**HAEDAL tief in der Nacht in Bewegung: Heben Short-Seller sich gerade selbst den eigenen Stuhl?**

0.01904, +2.7%. Lass dich von diesem grünen Schimmer nicht täuschen.

Nachdem ich den Orderbook-Flow einmal durchgesehen habe, stimmt etwas nicht. Der Preis bewegt sich kaum, aber das Volumen scheint, als wäre eine Zündschnur angelegt worden – unten platzt es mit 28,3%. Von 1,5 Mio. auf 1,9 Mio. nachgelegt: Ein Handelsvolumen von 17,0 Mio. wird aufs Wasser geschmettert, doch man sieht keine Richtung.

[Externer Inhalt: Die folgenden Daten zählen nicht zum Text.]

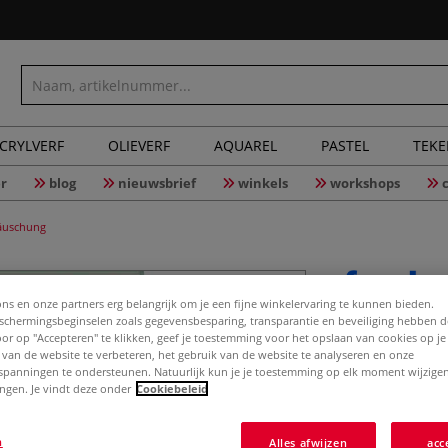
CRYLVERF
OLIEVERF
AQUAREL
PASTEL
TEK
r
blog
nieuwsbrief
winkels
workshops
Täuschung
ons en onze partners erg belangrijk om je een fijne winkelervaring te kunnen bieden.
chermingsbeginselen zoals gegevensbesparing, transparantie en beveiliging hebben 
Die Kunst
Door op "Accepteren" te klikken, geef je toestemming voor het opslaan van cookies op j
Übungsbu
 van de website te verbeteren, het gebruik van de website te analyseren en onze
spanningen te ondersteunen. Natuurlijk kun je je toestemming op elk moment wijzigen
lingen. Je vindt deze onder
Cookiebeleid
Das Übungsbuch 
n
Alles afwijzen
acc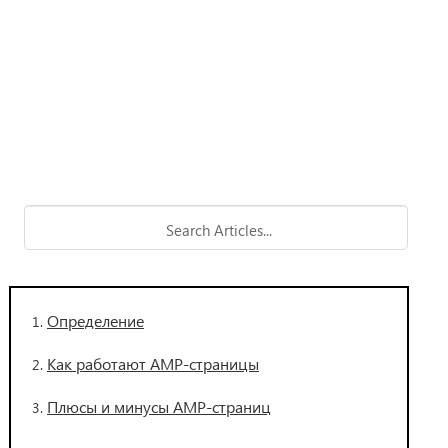
Определение
Как работают AMP-страницы
Плюсы и минусы AMP-страниц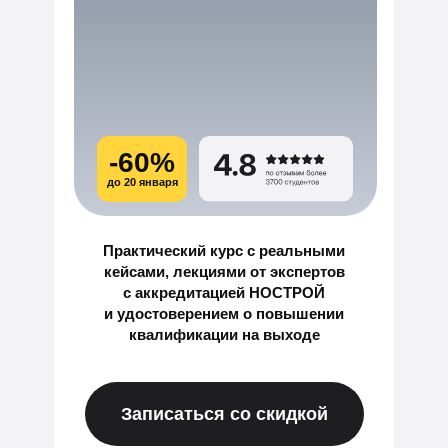
-60%
до 20 января
Практический курс с реальными
кейсами, лекциями от экспертов
с аккредитацией НОСТРОЙ
и удостоверением о повышении
квалификации на выходе
Записаться со скидкой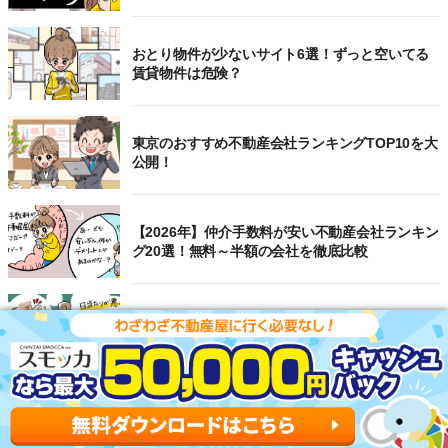
おとり物件が少ないサイト6選！ずっと空いてる
賃貸物件は危険？
東京のおすすめ不動産会社ランキングTOP10を大
公開！
【2026年】仲介手数料が安い不動産会社ランキン
グ20選！無料～半額の会社を徹底比較
選ばないほうがいい賃貸物件をプロ視点で解説！
避けるべき間取りTOP7も公開
【2026年】賃貸サイトおすすめランキング！全
50社の物件探しサイトを比較検証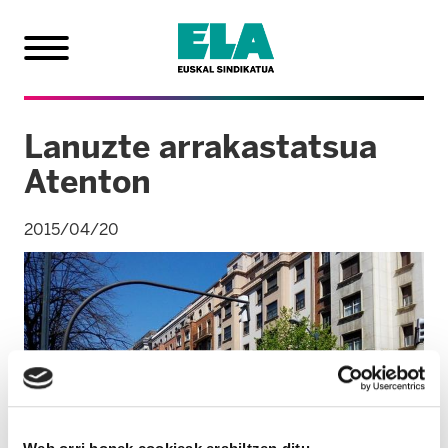
Lanuzte arrakastatsua
Atenton
2015/04/20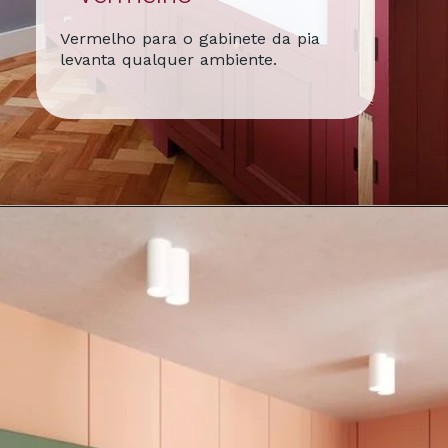
Vermelho para o gabinete da pia
levanta qualquer ambiente.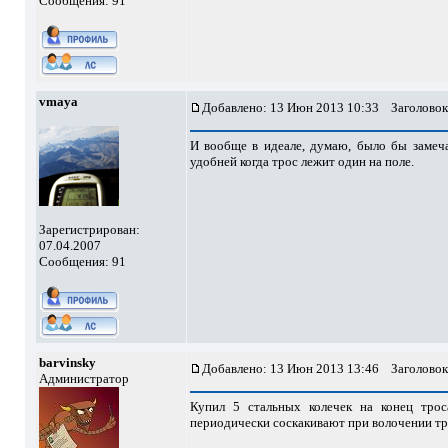
Сообщения: 91
vmaya
Добавлено: 13 Июн 2013 10:33
Заголовок
И вообще в идеале, думаю, было бы замеча
удобней когда трос лежит один на поле.
Зарегистрирован:
07.04.2007
Сообщения: 91
barvinsky
Добавлено: 13 Июн 2013 13:46
Заголовок
Администратор
Купил 5 стальных колечек на конец трос
периодически соскакивают при волочении тро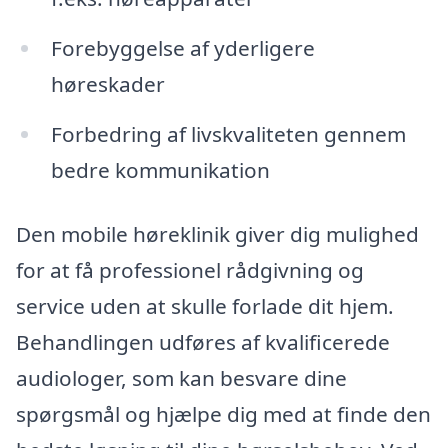
Forebyggelse af yderligere
høreskader
Forbedring af livskvaliteten gennem
bedre kommunikation
Den mobile høreklinik giver dig mulighed
for at få professionel rådgivning og
service uden at skulle forlade dit hjem.
Behandlingen udføres af kvalificerede
audiologer, som kan besvare dine
spørgsmål og hjælpe dig med at finde den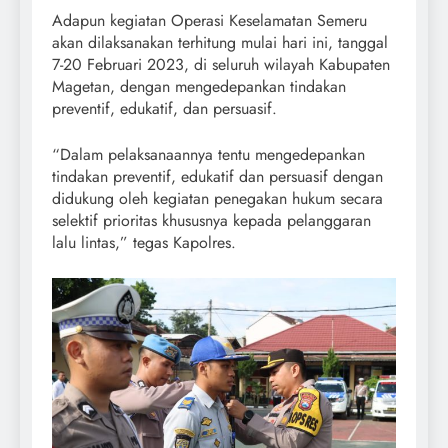
Adapun kegiatan Operasi Keselamatan Semeru
akan dilaksanakan terhitung mulai hari ini, tanggal
7-20 Februari 2023, di seluruh wilayah Kabupaten
Magetan, dengan mengedepankan tindakan
preventif, edukatif, dan persuasif.
“Dalam pelaksanaannya tentu mengedepankan
tindakan preventif, edukatif dan persuasif dengan
didukung oleh kegiatan penegakan hukum secara
selektif prioritas khususnya kepada pelanggaran
lalu lintas,” tegas Kapolres.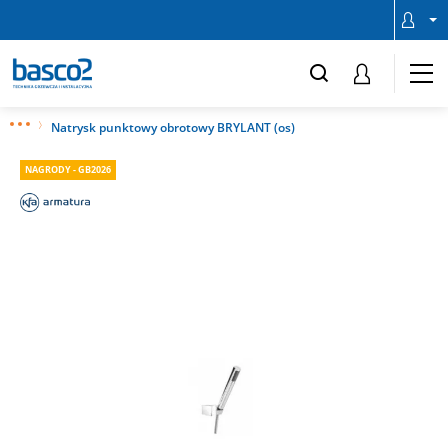
Natrysk punktowy obrotowy BRYLANT (os)
NAGRODY - GB2026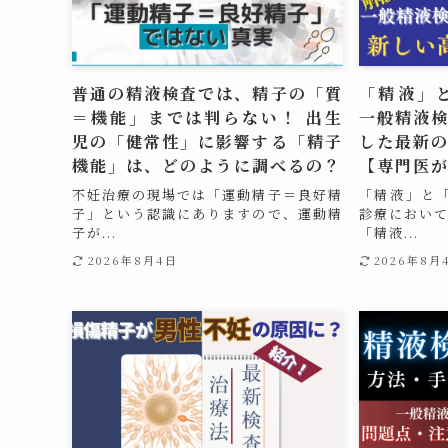
普通の精液検査では、精子の「質
「精液」
＝機能」までは判らない！ 出生
一般精液
児の「健常性」に影響する「精子
した最新
機能」は、どのように調べるの？
【専門医
不妊治療の現場では「運動精子＝良好精
「精液」と
子」という認識にありますので、運動精
診療におい
子が...
「精液...
2026年8月4日
2026年8月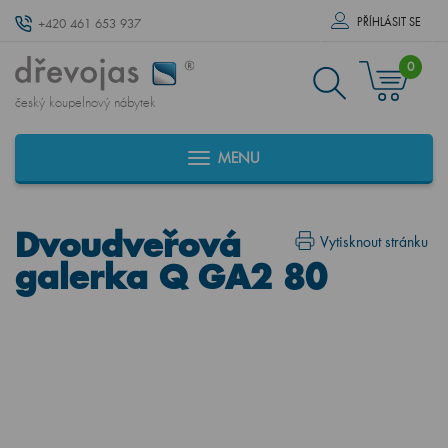
PŘÍHLÁSIT SE
+420 461 653 937
0
český koupelnový nábytek
MENU
Dvoudveřová
Vytisknout stránku
galerka Q GA2 80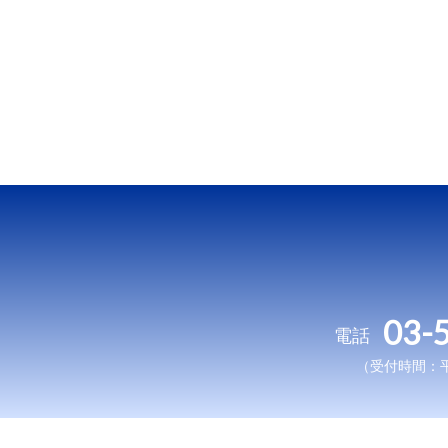
03-
電話
（受付時間：平日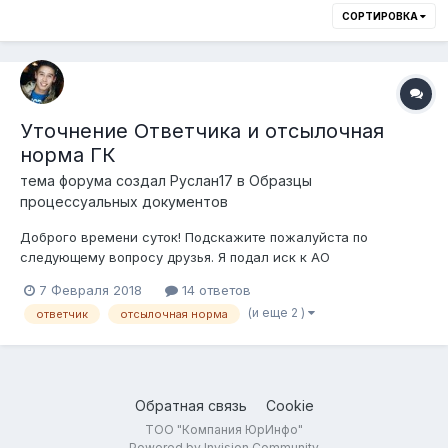
СОРТИРОВКА
Уточнение Ответчика и отсылочная
норма ГК
тема форума создал
Руслан17
в
Образцы
процессуальных документов
Доброго времени суток! Подскажите пожалуйста по
следующему вопросу друзья. Я подал иск к АО
"Казкоммерцбанк" в лице филиала этого банка в моем
7 Февраля 2018
14 ответов
городе, иск по договору банковского займа (ДБЗ -
(и еще 2 )
ответчик
отсылочная норма
Ипотечный), который был заключен с АО "БанкТуранАлем" в
2007 году . Сегодня прихожу на процесс (От...
Обратная связь
Cookie
ТОО "Компания ЮрИнфо"
Powered by Invision Community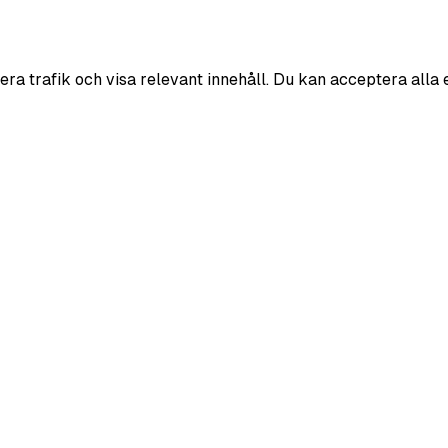
era trafik och visa relevant innehåll. Du kan acceptera alla 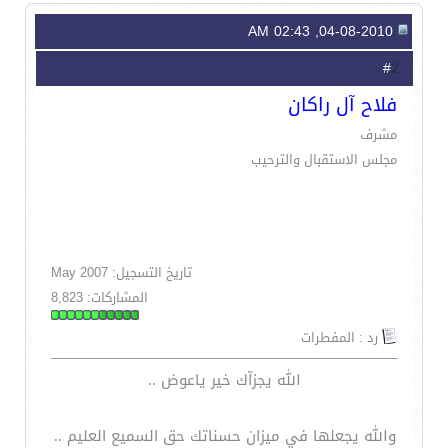
04-08-2010, 02:43 AM
2
#
فلاح آل راكان
مشرف
مجلس الاستقبال والترحيب
تاريخ التسجيل: May 2007
المشاركات: 8,823
رد : المفطرات
الله يجزآك خير ياعوض ..
والله يجعلها في ميزان حسناتك حق السميع العليم ..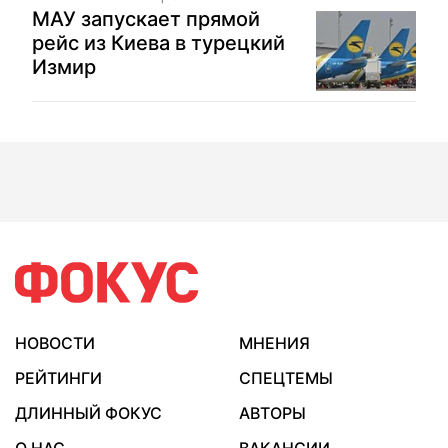
МАУ запускает прямой
рейс из Киева в турецкий
Измир
НОВОСТИ
МНЕНИЯ
РЕЙТИНГИ
СПЕЦТЕМЫ
ДЛИННЫЙ ФОКУС
АВТОРЫ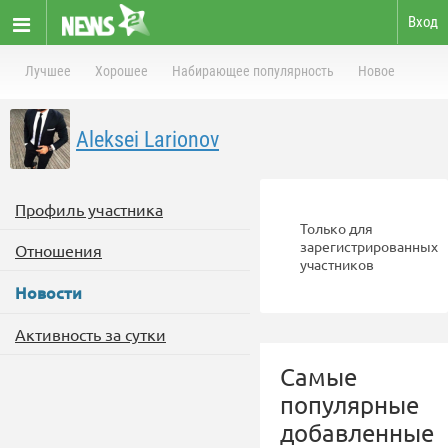
Вход
Лучшее
Хорошее
Набирающее популярность
Новое
Aleksei Larionov
Профиль участника
Только для
зарегистрированных
Отношения
участников
Новости
Активность за сутки
Самые
популярные
добавленные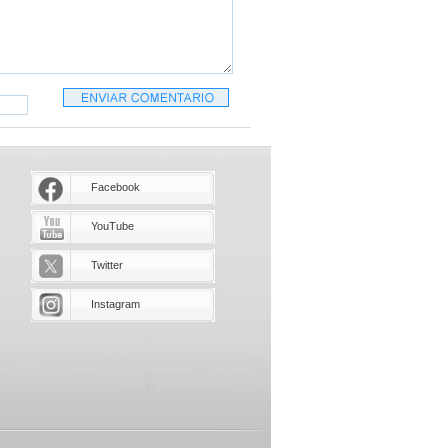
Facebook
YouTube
Twitter
Instagram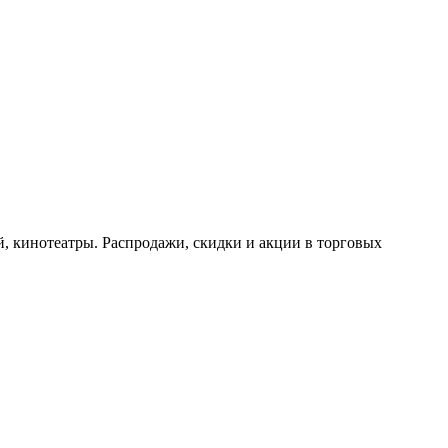
, кинотеатры. Распродажи, скидки и акции в торговых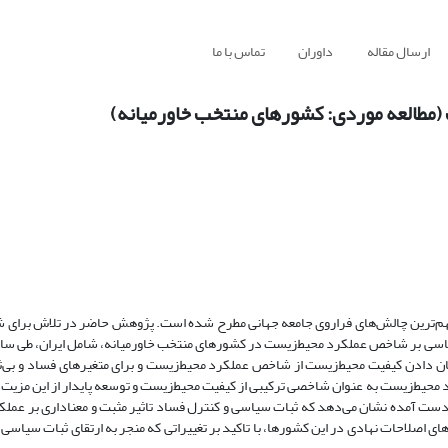
ارسال مقاله
داوران
تماس با ما
 (مطالعه موردی: کشورهای منتخب خاورمیانه)
 مهم‌ترین چالش‌های فراروی جامعه جهانی مطرح شده است. پژوهش حاضر در تلاش برای 
ای نشان دادن کیفیت محیط‌زیست از شاخص عملکرد محیط‌زیست و برای متغیر‌های فساد و بی‌
ط‌زیست به عنوان شاخصی ترکیبی از کیفیت محیط‌زیست و توسعه پایدار از این مزیت
 دست آمده نشان می‌دهد که ثبات سیاسی و کنترل فساد تاثیر مثبت و معناداری بر عمل
اصلاحات نهادی در این کشورها، با تاکید بر تغییراتی که منجر به ارتقای ثبات سیاسی و 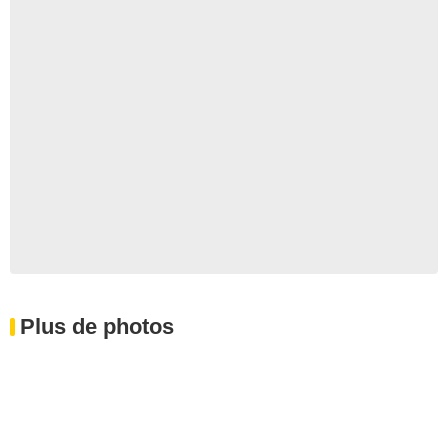
Plus de photos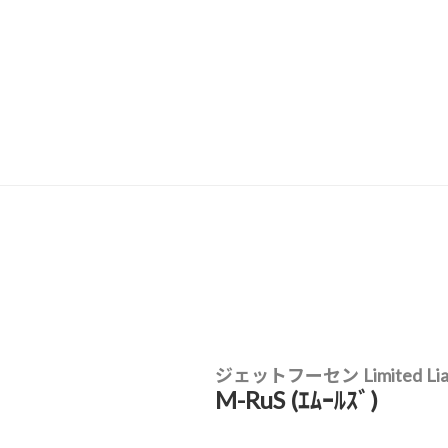
ジェットフーセン Limited Liabi
M-RuS (ｴﾑｰﾙｽﾞ)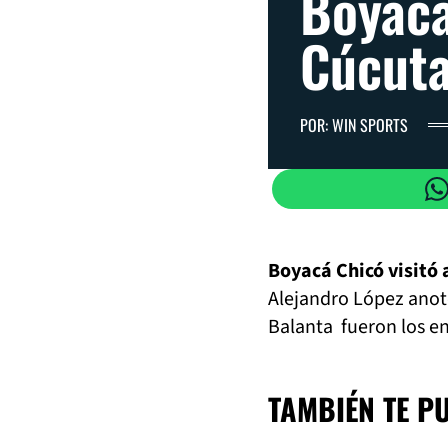
Boyacá
Cúcut
POR: WIN SPORTS
Boyacá Chicó visitó a
Alejandro López anotó
Balanta fueron los en
TAMBIÉN TE P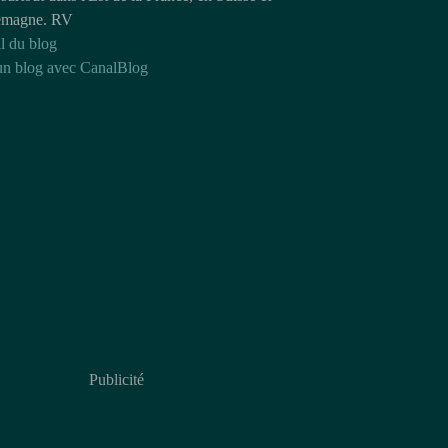
emagne. RV
l du blog
un blog avec CanalBlog
Publicité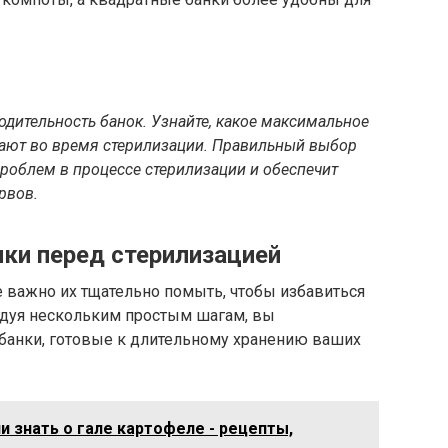
одительность банок. Узнайте, какое максимальное
ают во время стерилизации. Правильный выбор
облем в процессе стерилизации и обеспечит
рвов.
нки перед стерилизацией
 важно их тщательно помыть, чтобы избавиться
ледуя нескольким простым шагам, вы
 банки, готовые к длительному хранению ваших
ли знать о гале картофеле - рецепты,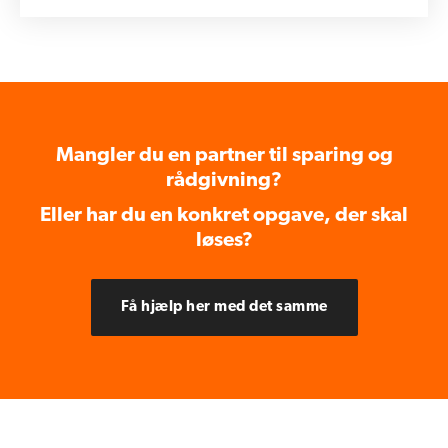
Mangler du en partner til sparing og
rådgivning?
Eller har du en konkret opgave, der skal
løses?
Få hjælp her med det samme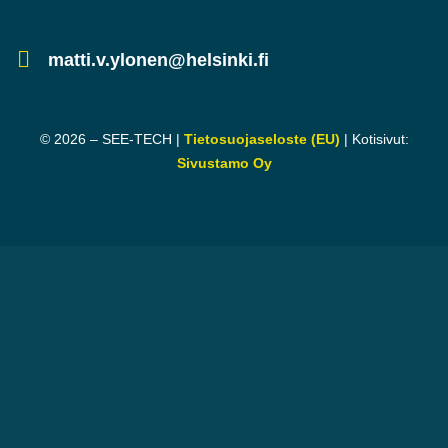
matti.v.ylonen@helsinki.fi
©
2026
– SEE-TECH |
Tietosuojaseloste (EU)
| Kotisivut:
Sivustamo Oy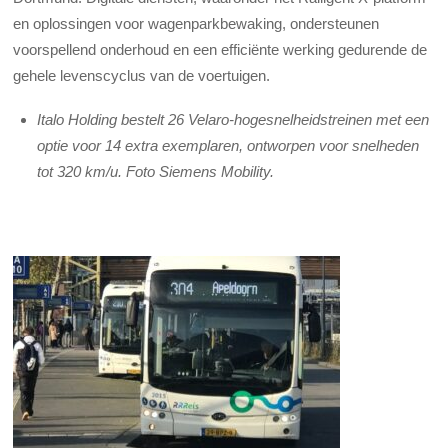
en oplossingen voor wagenparkbewaking, ondersteunen
voorspellend onderhoud en een efficiënte werking gedurende de
gehele levenscyclus van de voertuigen.
Italo Holding bestelt 26 Velaro-hogesnelheidstreinen met een
optie voor 14 extra exemplaren, ontworpen voor snelheden
tot 320 km/u. Foto Siemens Mobility.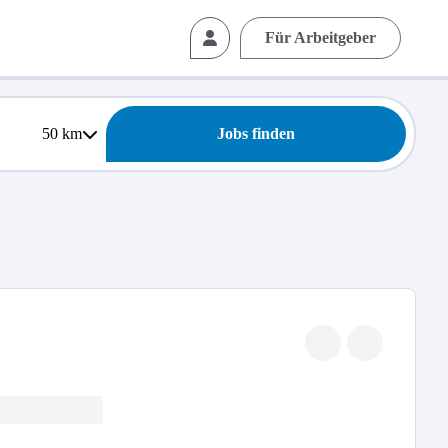
Für Arbeitgeber
50
km
Jobs finden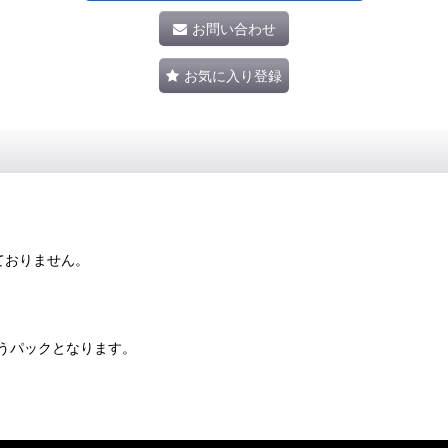
お問い合わせ
お気に入り登録
ておりません。
うパックとなります。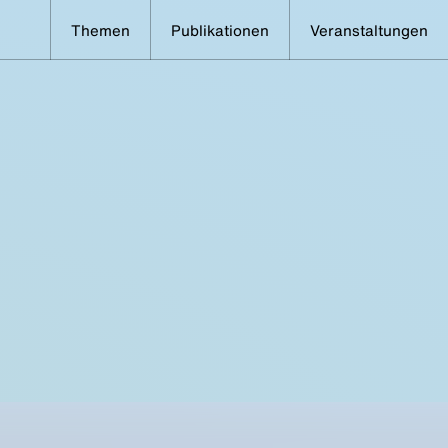
Themen
Publikationen
Veranstaltungen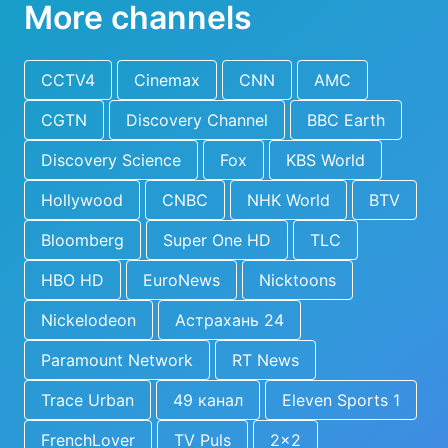
More channels
CCTV4
Cinemax
CNN
AMC
CGTN
Discovery Channel
BBC Earth
Discovery Science
Fox
KBS World
Hollywood
CNBC
NHK World
BTV
Bloomberg
Super One HD
TLC
HBO HD
EuroNews
Nicktoons
Nickelodeon
Астрахань 24
Paramount Network
RT News
Trace Urban
49 канал
Eleven Sports 1
FrenchLover
TV Puls
2x2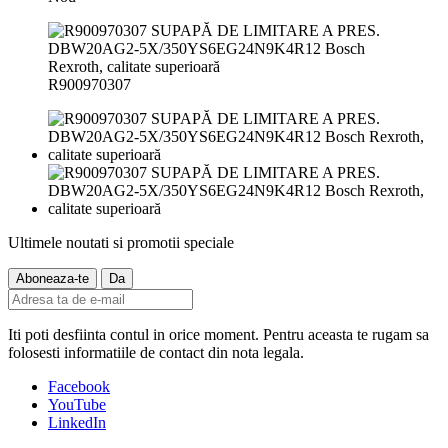
R900970307
Ultimele noutati si promotii speciale
Iti poti desfiinta contul in orice moment. Pentru aceasta te rugam sa
folosesti informatiile de contact din nota legala.
Facebook
YouTube
LinkedIn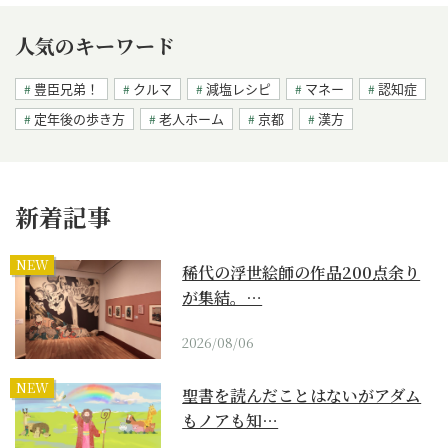
人気のキーワード
豊臣兄弟！
クルマ
減塩レシピ
マネー
認知症
定年後の歩き方
老人ホーム
京都
漢方
新着記事
NEW
稀代の浮世絵師の作品200点余り
が集結。…
2026/08/06
NEW
聖書を読んだことはないがアダム
もノアも知…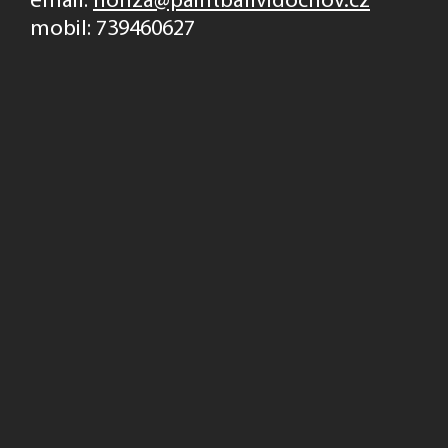
email:
honza@paintballvidochov.cz
mobil:
739460627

Die Bären haben bereits die Oberhand.

Die Funding-Rate ist von +0,0019% direkt ins Minus gekippt: -0,0007%. Wer leerverkauft, wird immer mehr – aber jede neue Short-Position stapelt sich wie ein Stein auf dem eigenen Rücken: Short halten auf eine Rücklaufbewegung zu warten, Zeit ist der Feind, und die Kosten nagen dich jeden Tag ein Stück.

Doch die eigentliche Falle liegt hier.

Es geht nicht richtig nach unten, aber jemand schießt echtes Geld hinein. Eine kleine Marktkapitalisierung von 9,8 Mio. trägt die brutale Schlacht um 17 Mio. Je weiter es fällt, desto mehr wird gekauft; je negativer die Funding-Rate wird, desto härter wird durchgehalten – das ist nicht das Schlachtfeld der Privatanleger. Hier werden Schwergewichte gesetzt, um früh loszurasen.

Negative Funding-Rates in der unteren Zone sehen nach einem Festmahl für die Bären aus – in Wahrheit ist es eine aufgezogene Rückkaufsfeder.

In diesem Moment: Sei kein Schiedsrichter, geh nicht auf irgendeine Seite. Achte auf deine Positionskosten und deinen Hebel. Die Aufwärts-/Abwärtsenergie wurde noch nicht freigesetzt; die Richtung zählt erst nach der Bestätigung – nicht jetzt.